Coffee berries infected by bacterial blight of coffee in Nyeri last month. For three weeks, the cash crop in the county has also been attacked by coffee berry disease. FILE PHOTO | NMG

What you need to know:

  • The disease, which usually appears during the rainy or chilly seasons, has been reported in Nyeri, Embu, Kirinyaga, Murang’a and Kiambu counties.

Hopes of coffee farmers realising a bumper harvest have been shattered by extreme weather.

For three weeks, farmers in Mt Kenya, where most of the Arabica coffee is grown, have been watching the green berries expected to be picked in October, fall from branches.

The crop has been attacked by the coffee berry disease.

The disease, which usually appears during the rainy or chilly seasons, has been reported in Nyeri, Embu, Kirinyaga, Murang’a and Kiambu counties.

The Kenya Agricultural and Livestock Research Organisation has also alerted farmers on the possibility of a Solai-Elgon outbreak.

This disease is sporadic and is mainly confined in Nakuru and Trans Nzoia counties.

Kalro said the disease has been reported Nyeri, Kiambu, Kisii, Nandi and Murang'a counties.

Both coffee berry and Solai-Elgon can reduce yields significantly.

While the former destroys the plant after swellings on the leaves, buds flowers and young branches, Solai-Elgon causes the immature green berries to drop.

At the advent of the long rains in early March, farmers were hoping to get good yields.

The rains had come at the right time and the coffee trees were almost withering after a prolonged dry spell.

The bushes showed signs of a good harvest until the second week of June when the coffee berry disease struck.

In Nyeri, the devolved government says it expects production to fall by 20 to 25 per cent.

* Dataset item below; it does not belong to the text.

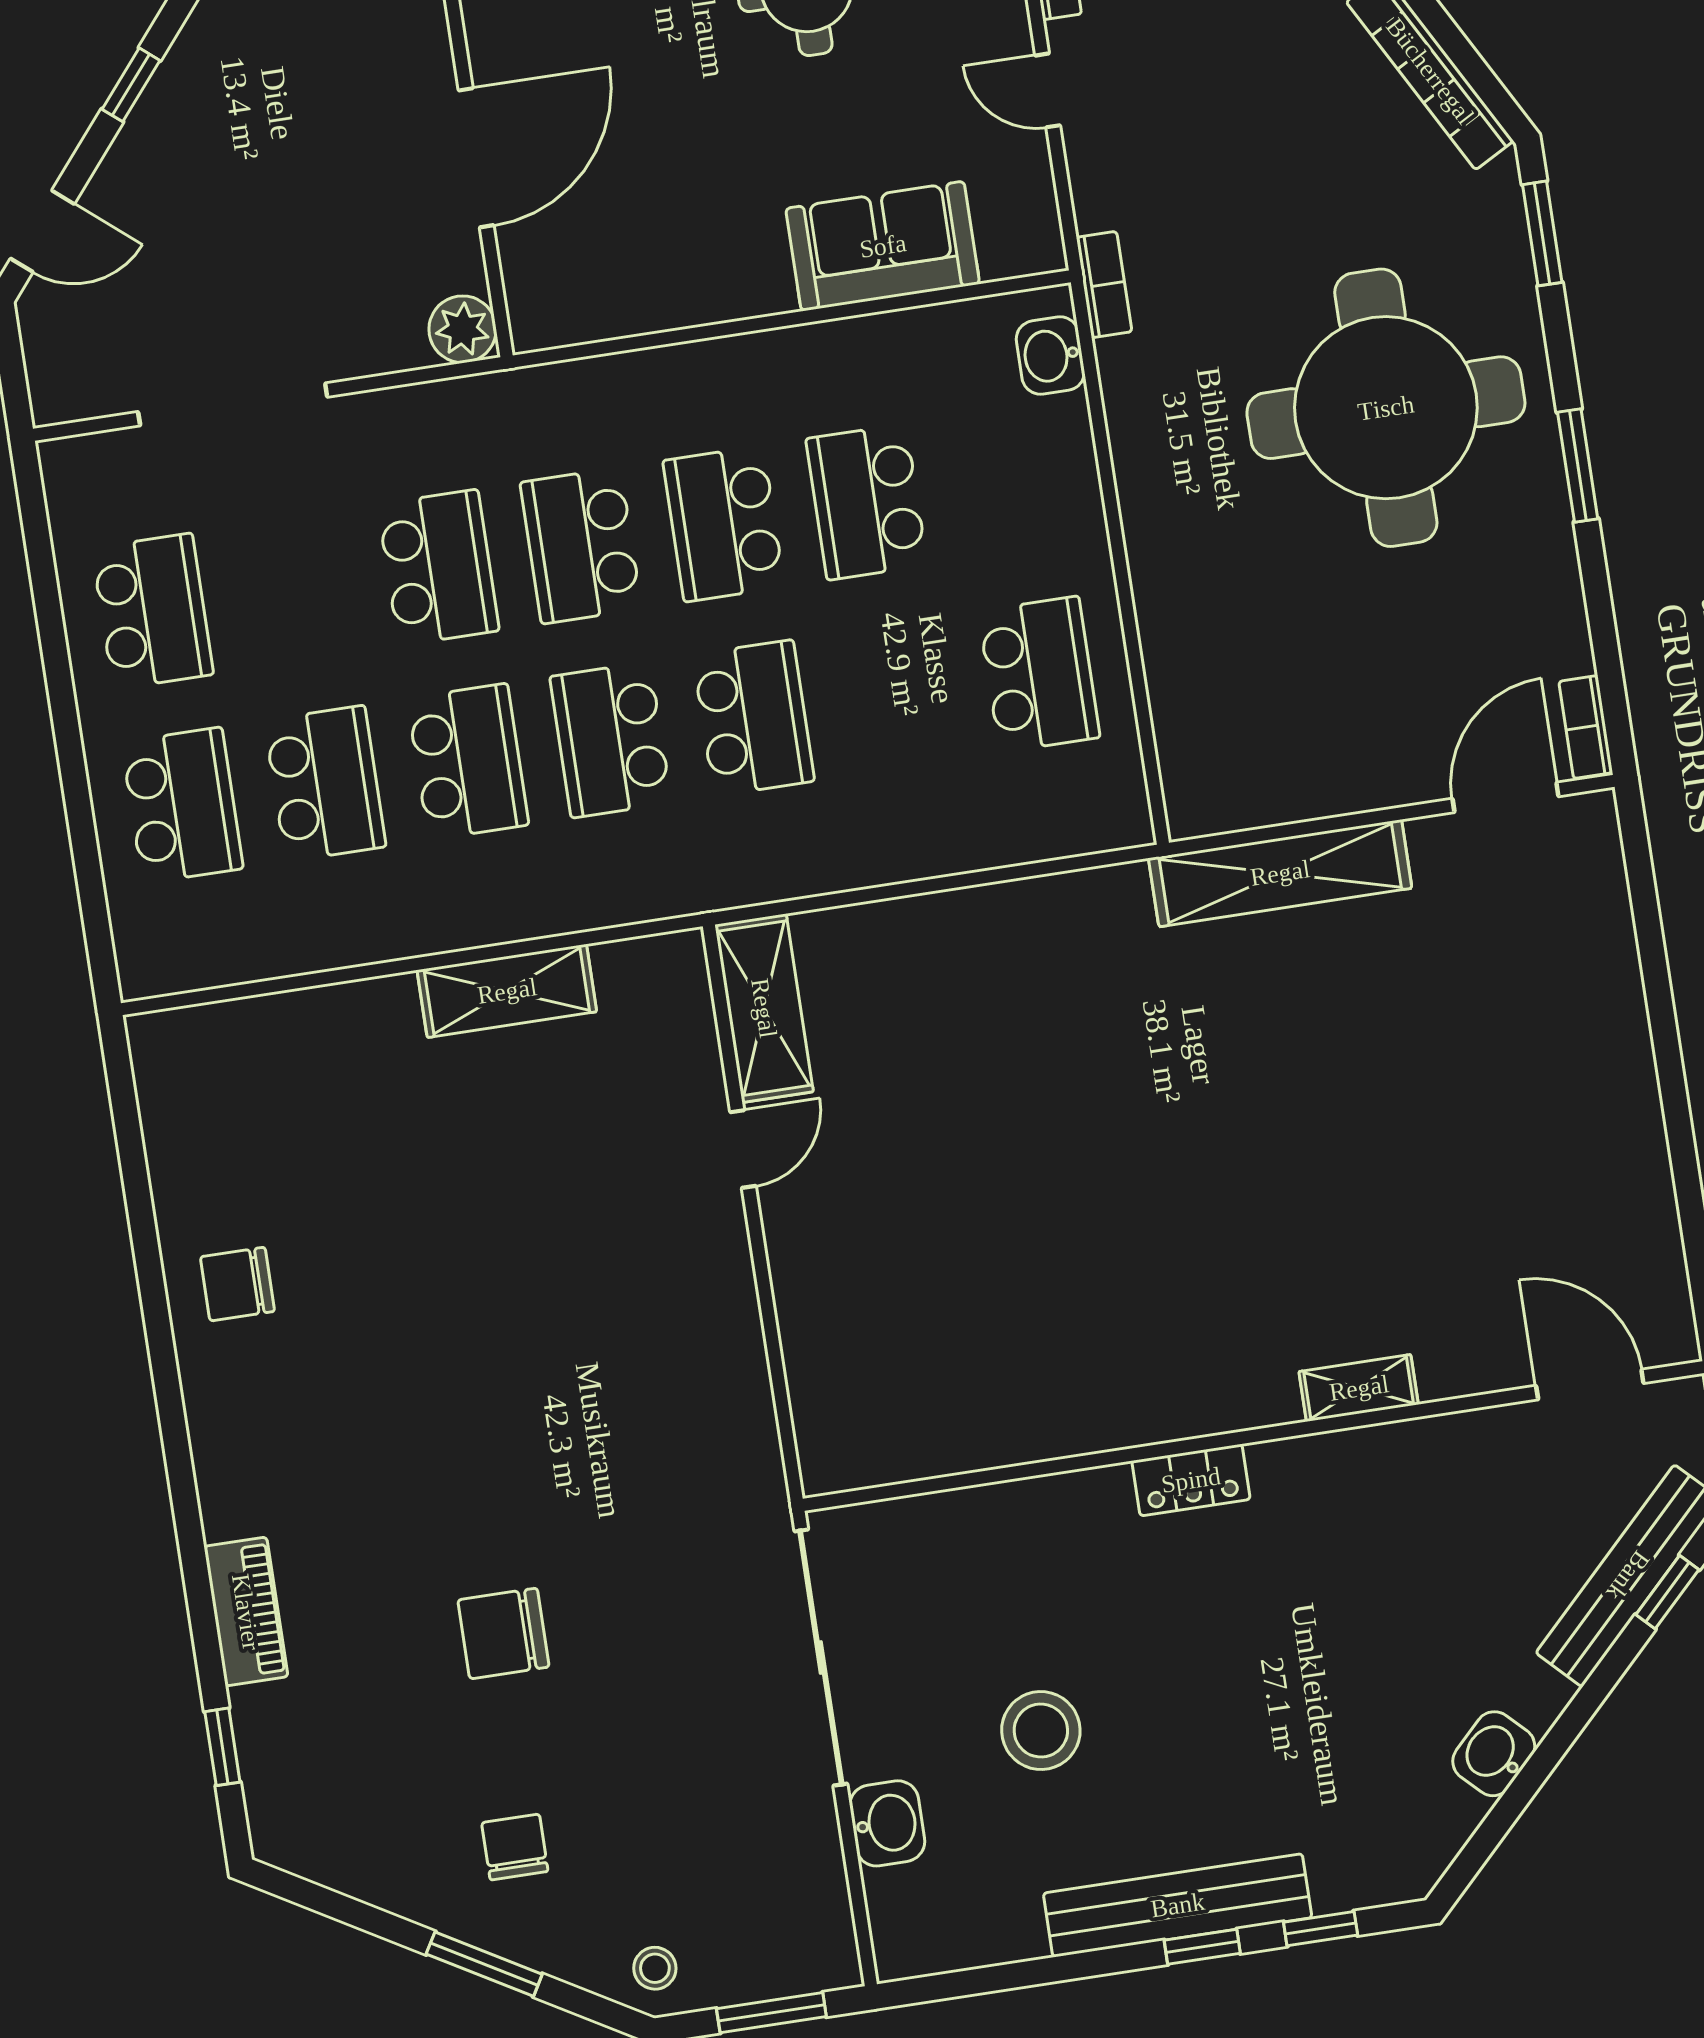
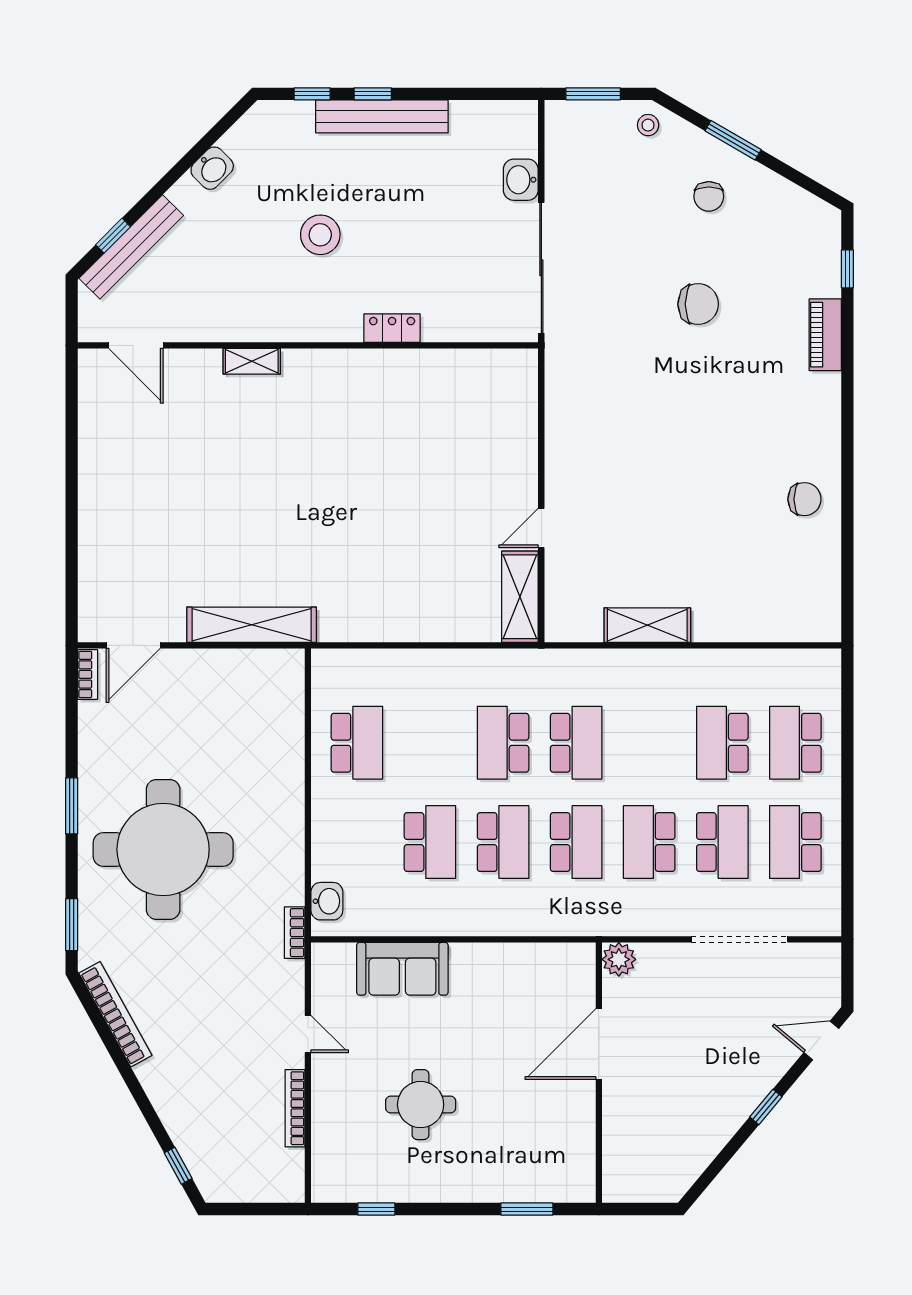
school desk: (1039, 674) -> (357, 743), turned 180
school desk: (468, 762) -> (722, 842), moved, turned 180
locker: (1191, 1480) -> (392, 328), moved
stool: (1041, 1731) -> (320, 235), moved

“The coffee berry disease has been reported throughout the county due to the weather,” Agriculture executive Henry Kinyua told the Sunday Nation by phone.

Farmers interviewed said the losses would be far more than the devolved government estimate.

In upper Mathira where coffee does well during the dry season, farmers say they expect more than 40 per cent drop in production.

“About 40 per cent of the crop is gone and we might lose more if this bad weather persists,” Gikanda Farmers Cooperative Society chairman Mukuha Chiera said.

In some parts of the county, farmers say they have lost their entire crop.

Mr Ndirangu Wahome, who delivers his beans to Chorong’i Coffee Factory near Nyeri town, weeks he has desperately been watching his entire crop being destroyed by the chilly weather in the last two weeks.

“I expected a good harvest since most of the trees were bending due to the weight of the berries. It is shocking to see some upright after dropping all their berries” the farmer told the Sunday Nation, adding that he would lose at least 80 per cent of his expected harvest.

Like other farmers, Mr Wahome is heaping blame on the chemicals he sprayed on the bushes to fight coffee berry disease. He says they were not effective.

However, Mr Kinyua said the county has not received complaints of defective chemicals from coffee growers.

The executive said the devolved government is training farmers on how to manage coffee berry disease.

“We are training them to stick to the recommended spray programmes and replace the old coffee varieties of SL34 and SL28 with Batian and Ruiru 11,” Mr Kinyua said.

“Grafting the latter with the former is also recommended”.

The county government is providing farmers with lime to enhance the nutrition of the plants and make them resistant diseases.